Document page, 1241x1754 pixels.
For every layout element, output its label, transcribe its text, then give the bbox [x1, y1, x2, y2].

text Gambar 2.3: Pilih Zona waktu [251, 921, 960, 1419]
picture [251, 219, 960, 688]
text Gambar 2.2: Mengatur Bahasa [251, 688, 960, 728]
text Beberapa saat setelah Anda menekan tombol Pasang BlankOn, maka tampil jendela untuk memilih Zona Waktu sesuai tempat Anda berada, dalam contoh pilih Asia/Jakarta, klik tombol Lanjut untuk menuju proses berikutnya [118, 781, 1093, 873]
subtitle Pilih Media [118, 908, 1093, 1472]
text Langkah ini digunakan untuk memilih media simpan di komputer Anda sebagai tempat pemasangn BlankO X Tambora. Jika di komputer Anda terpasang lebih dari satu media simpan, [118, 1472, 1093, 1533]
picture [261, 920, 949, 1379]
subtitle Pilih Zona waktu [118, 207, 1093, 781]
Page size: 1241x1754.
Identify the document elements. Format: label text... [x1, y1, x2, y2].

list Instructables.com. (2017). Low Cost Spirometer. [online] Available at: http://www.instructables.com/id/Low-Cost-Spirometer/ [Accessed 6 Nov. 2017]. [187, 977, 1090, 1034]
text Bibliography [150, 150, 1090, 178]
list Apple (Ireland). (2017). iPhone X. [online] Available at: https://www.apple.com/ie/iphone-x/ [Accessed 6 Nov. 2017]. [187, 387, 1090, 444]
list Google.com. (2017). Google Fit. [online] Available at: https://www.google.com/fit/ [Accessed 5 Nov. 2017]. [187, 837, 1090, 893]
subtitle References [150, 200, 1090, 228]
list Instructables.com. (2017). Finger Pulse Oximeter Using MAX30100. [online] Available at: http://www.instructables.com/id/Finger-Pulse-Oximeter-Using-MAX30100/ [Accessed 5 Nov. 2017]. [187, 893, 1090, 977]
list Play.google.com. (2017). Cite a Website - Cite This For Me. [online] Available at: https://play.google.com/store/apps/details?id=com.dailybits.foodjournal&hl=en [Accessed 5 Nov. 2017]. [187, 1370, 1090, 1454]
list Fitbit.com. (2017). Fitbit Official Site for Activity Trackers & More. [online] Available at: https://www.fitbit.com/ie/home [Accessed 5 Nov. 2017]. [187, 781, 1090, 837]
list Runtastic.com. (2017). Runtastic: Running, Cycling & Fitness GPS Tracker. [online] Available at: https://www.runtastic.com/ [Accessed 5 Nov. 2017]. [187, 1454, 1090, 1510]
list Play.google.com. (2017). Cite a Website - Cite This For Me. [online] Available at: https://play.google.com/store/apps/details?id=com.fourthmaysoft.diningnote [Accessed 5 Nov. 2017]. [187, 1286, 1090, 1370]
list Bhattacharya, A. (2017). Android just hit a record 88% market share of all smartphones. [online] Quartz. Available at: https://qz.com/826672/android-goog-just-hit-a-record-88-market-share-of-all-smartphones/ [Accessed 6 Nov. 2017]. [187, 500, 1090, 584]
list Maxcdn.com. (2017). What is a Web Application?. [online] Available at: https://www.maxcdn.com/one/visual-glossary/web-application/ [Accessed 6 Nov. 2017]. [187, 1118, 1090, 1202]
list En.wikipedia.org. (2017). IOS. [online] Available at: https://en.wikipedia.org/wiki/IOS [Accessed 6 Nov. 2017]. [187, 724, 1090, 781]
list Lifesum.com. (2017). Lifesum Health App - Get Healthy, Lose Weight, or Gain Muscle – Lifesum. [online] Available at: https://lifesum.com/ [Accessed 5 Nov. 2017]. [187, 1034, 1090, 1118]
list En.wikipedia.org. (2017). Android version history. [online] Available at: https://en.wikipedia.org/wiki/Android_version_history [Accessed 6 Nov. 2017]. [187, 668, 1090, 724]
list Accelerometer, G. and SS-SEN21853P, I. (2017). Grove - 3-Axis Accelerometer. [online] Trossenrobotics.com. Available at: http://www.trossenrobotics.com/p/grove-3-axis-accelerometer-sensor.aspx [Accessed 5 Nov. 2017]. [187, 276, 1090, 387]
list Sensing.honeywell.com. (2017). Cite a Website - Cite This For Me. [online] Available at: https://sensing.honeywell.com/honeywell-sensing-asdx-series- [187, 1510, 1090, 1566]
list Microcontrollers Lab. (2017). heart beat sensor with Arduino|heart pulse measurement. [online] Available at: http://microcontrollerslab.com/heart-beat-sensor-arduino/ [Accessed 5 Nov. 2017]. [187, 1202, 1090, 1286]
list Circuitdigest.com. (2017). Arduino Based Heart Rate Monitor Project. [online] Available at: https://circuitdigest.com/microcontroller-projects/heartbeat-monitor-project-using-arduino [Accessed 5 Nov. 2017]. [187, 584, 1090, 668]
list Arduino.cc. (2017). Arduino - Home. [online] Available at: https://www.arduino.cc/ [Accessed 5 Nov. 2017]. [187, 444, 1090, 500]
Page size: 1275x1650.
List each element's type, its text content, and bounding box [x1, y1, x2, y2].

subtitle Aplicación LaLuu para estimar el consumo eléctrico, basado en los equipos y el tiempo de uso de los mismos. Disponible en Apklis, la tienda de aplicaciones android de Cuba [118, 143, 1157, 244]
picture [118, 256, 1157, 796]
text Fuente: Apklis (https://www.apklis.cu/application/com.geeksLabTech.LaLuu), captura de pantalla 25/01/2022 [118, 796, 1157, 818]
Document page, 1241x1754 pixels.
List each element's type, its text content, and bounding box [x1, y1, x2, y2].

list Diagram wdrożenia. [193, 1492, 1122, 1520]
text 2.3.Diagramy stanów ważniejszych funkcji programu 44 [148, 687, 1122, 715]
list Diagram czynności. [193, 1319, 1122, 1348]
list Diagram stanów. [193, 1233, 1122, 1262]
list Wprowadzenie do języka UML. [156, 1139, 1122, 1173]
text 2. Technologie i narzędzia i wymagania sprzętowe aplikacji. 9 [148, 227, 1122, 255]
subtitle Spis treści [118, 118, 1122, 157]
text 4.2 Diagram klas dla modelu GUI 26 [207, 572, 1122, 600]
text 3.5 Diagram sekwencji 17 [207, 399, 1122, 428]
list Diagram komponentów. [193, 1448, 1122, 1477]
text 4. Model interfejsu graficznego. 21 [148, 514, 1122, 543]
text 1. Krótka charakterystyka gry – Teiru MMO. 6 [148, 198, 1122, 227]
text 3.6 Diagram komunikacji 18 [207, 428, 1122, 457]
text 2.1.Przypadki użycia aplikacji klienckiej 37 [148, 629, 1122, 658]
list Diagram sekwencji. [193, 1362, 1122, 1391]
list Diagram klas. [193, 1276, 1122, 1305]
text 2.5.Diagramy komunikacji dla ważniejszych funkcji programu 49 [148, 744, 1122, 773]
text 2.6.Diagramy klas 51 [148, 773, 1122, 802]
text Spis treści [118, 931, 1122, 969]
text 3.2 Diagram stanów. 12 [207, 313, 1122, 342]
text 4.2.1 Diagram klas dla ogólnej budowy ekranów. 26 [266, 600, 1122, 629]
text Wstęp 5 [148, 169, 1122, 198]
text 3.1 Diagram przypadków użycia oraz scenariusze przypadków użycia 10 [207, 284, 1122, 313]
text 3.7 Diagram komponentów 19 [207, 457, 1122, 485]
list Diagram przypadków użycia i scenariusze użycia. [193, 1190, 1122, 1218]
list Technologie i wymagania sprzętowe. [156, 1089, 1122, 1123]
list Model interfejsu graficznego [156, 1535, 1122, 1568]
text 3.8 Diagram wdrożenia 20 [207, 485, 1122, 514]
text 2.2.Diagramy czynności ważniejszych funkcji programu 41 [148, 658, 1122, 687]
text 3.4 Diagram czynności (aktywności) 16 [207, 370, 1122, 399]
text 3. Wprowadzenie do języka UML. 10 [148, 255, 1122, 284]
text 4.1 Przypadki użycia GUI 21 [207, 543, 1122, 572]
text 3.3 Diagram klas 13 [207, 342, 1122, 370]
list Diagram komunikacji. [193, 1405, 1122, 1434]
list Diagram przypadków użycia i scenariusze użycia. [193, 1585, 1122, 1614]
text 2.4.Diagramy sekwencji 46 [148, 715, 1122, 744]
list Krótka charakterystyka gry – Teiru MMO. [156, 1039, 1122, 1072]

::::

_WORK INSTRUCTIONS_.
Copy the data from the line with "text Gambar 2.3: Pilih" to the line with "text Gambar 2.2: Mengatur", both included, and leave nothing else in.

_OUTPUT FOR THIS TASK_.
text Gambar 2.3: Pilih Zona waktu [251, 921, 960, 1419]
picture [251, 219, 960, 688]
text Gambar 2.2: Mengatur Bahasa [251, 688, 960, 728]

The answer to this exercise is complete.